* Task to complete: Each record that follows should be duplicated exactly, except for its pictures.

* Dataset entries:
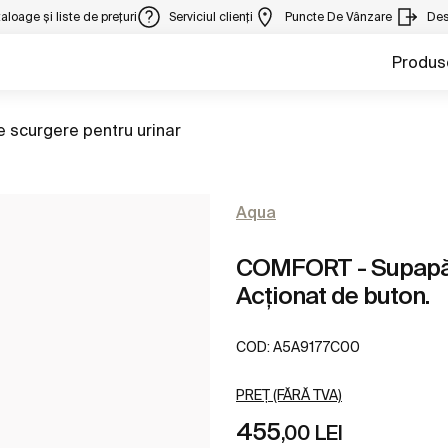
aloage și liste de prețuri
Serviciul clienți
Puncte De Vânzare
Des
Produs
 scurgere pentru urinar
Aqua
COMFORT - Supapă d
Acționat de buton.
COD:
A5A9177C00
PREȚ (FĂRĂ TVA)
455
,00 LEI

* Exercise output:
aloage și liste de prețuri
Serviciul clienți
Puncte De Vânzare
Des
Produs
 scurgere pentru urinar
Aqua
COMFORT - Supapă d
Acționat de buton.
COD:
A5A9177C00
PREȚ (FĂRĂ TVA)
455
,00 LEI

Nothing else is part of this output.